Omnitho’kae, ou “servo do tempo” no idioma comum. Mais um dos múltiplos nomes a qual Nihal era chamado.

---Mesi air, Shori Jhys.
(--- Com certeza, Lorde Branco.)

--- Tysti o sai, aer thar. --- fez uma menção à mesa do javali fumegante --- Shi cali aistysal sol sai porer.
(--- Venham vocês dois. ------------------------ Comam depressa que temos assuntos importantes a discutir.)

Era um dos costumes dos Kaërins; nenhuma decisão importante deveria ser tomada de estômago vazio e, portanto, Nihal e Yontariel saciaram a fome de cinco dias de refeições fracas e insossas, para então se juntar aos outros três.

--- Tae Ai eir o, Shori Jhys, shar eisi sor aistysali sherolaer ?
(--- Se me permite perguntar, Lorde Branco, o que desejas conversar ?)

--- Si eiras sai Hÿllinalkar --- Raskaz sibilou antes mesmo que Pandryl pudesse responder --- Ai shar var sai eiras sar bolandri...
(--- Ao ataque a Hÿllinalkar --------------- Eu fui paga para atacar o vilarejo...)

--- O eisi mai col saelol ti sar... sal o --- as palavras de Nihal eram cheias de ódio e desprezo.
(--- Muito gentil de sua parte me contar isso... obrigado)

--- Tar pyrn, Omnitho’kae.

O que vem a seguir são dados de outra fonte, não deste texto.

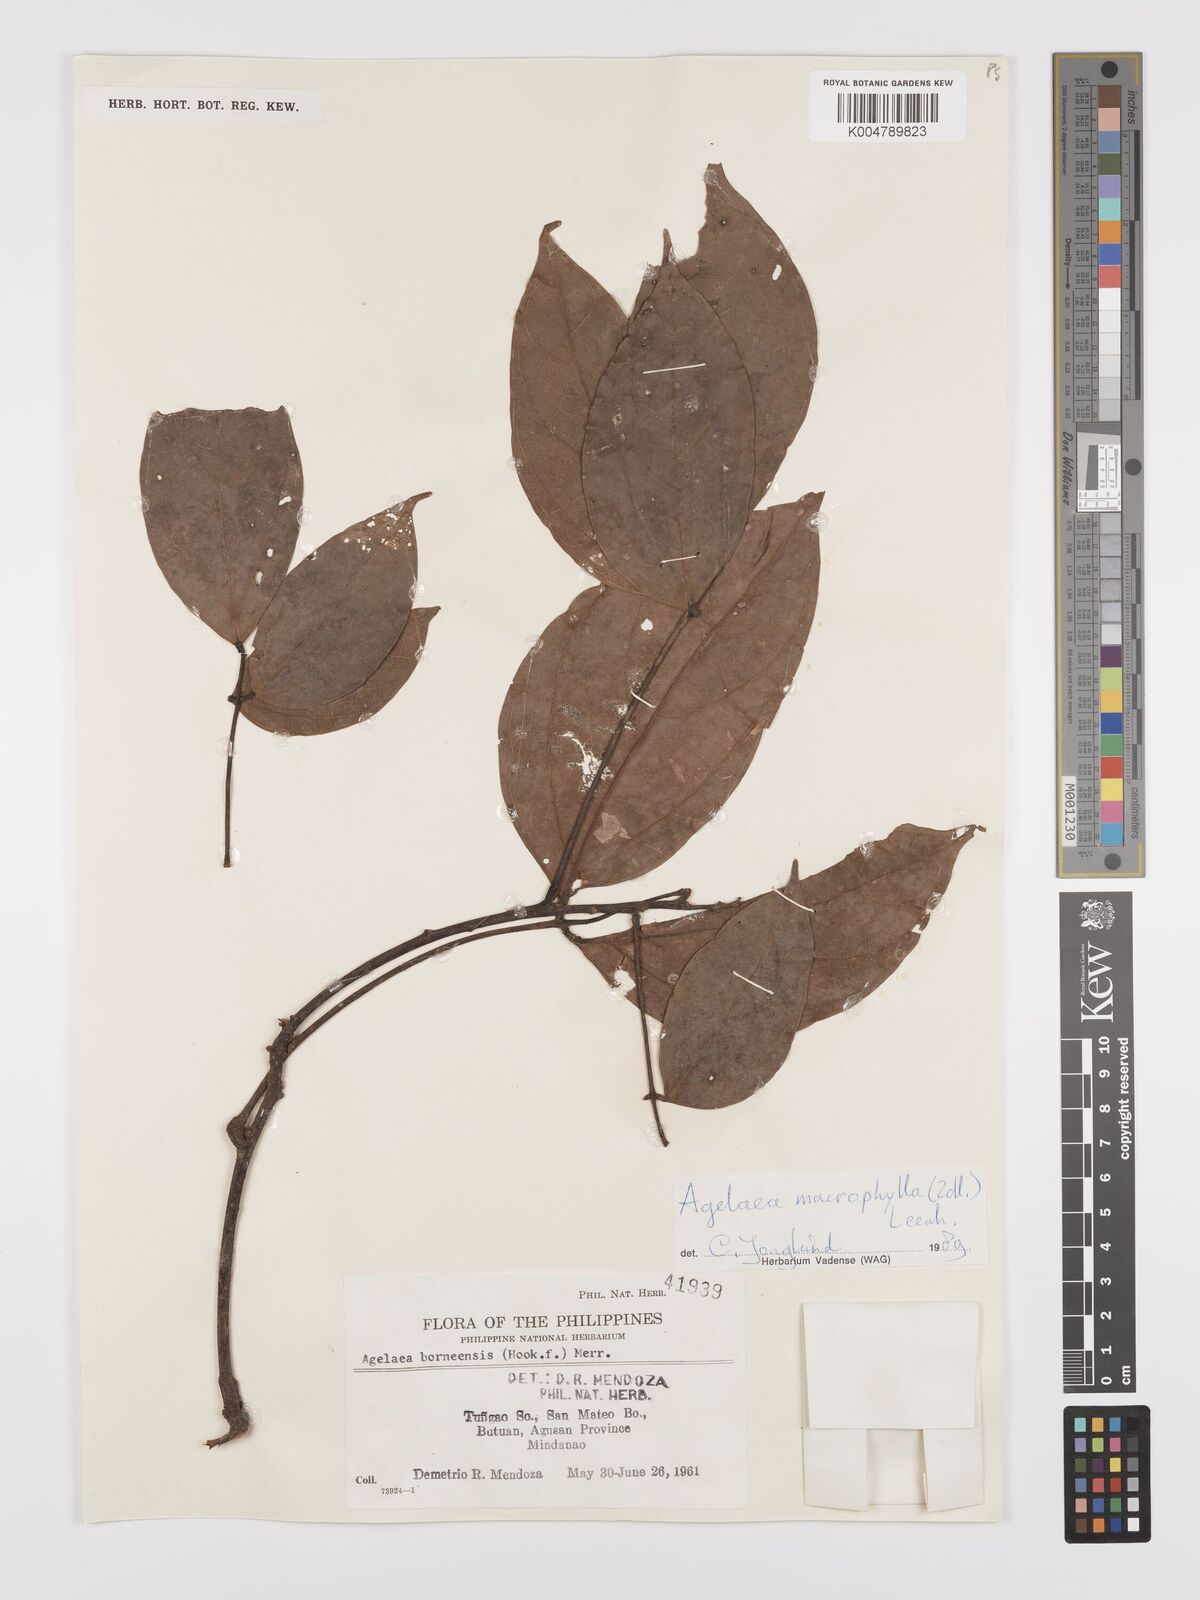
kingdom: Plantae
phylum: Tracheophyta
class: Magnoliopsida
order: Oxalidales
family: Connaraceae
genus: Agelaea
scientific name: Agelaea borneensis
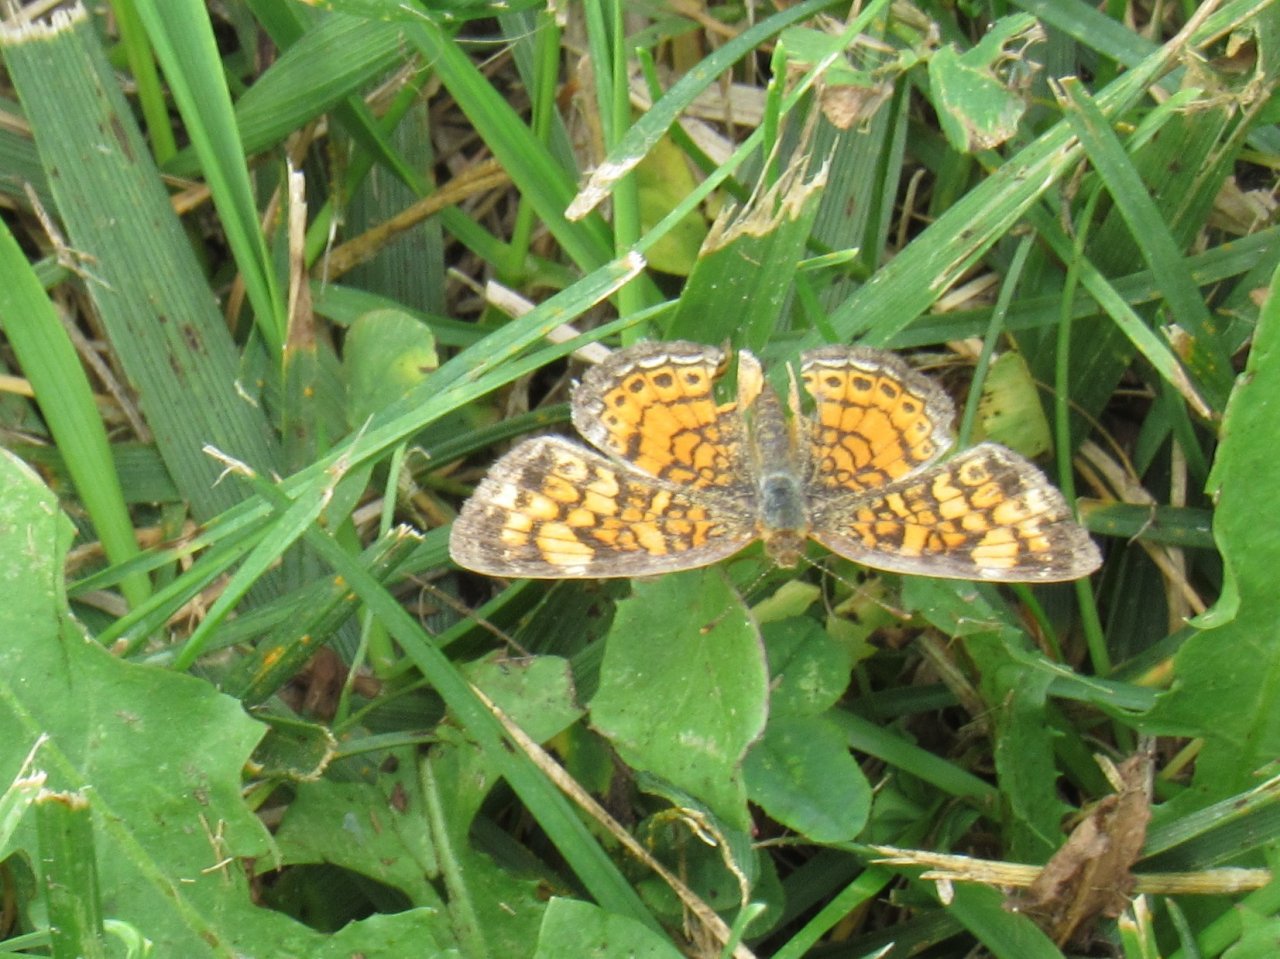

Ei myjael shys talyr shi vaerolaer --- pela primeira vez ouvia-se a voz doce e calma de Llyana --- Shi cali vaeryl sai shaeloli sar air shar ei ailaesar osaes Lomërin.
(Acalme-se, Omnitho’kae. Não há como voltar atrás de uma palavra proferida ------------------- Nós temos razões para acreditar que o ataque foi ordenado por algum Lomërin.)

--- Shia pai o mae sar, Shori Cel ?
(--- Por que diz isso, Rainha Branca ?)

---Ei shori shyr, ber jhoji si Bol Shyr, shyl ti si vastael shor ei jhaeraes...
(--- Um lobo branco, como aqueles dos Lobos da Noite, trouxe-me o pagamento, junto com uma carta...)

--- Shar pyr air mar ?!
(--- O que ela dizia ?)

--- Sai cor o, shia eilia tael baelaerasor... --- foi Pandryl quem terminou, colocando uma mão no ombro de Nihal.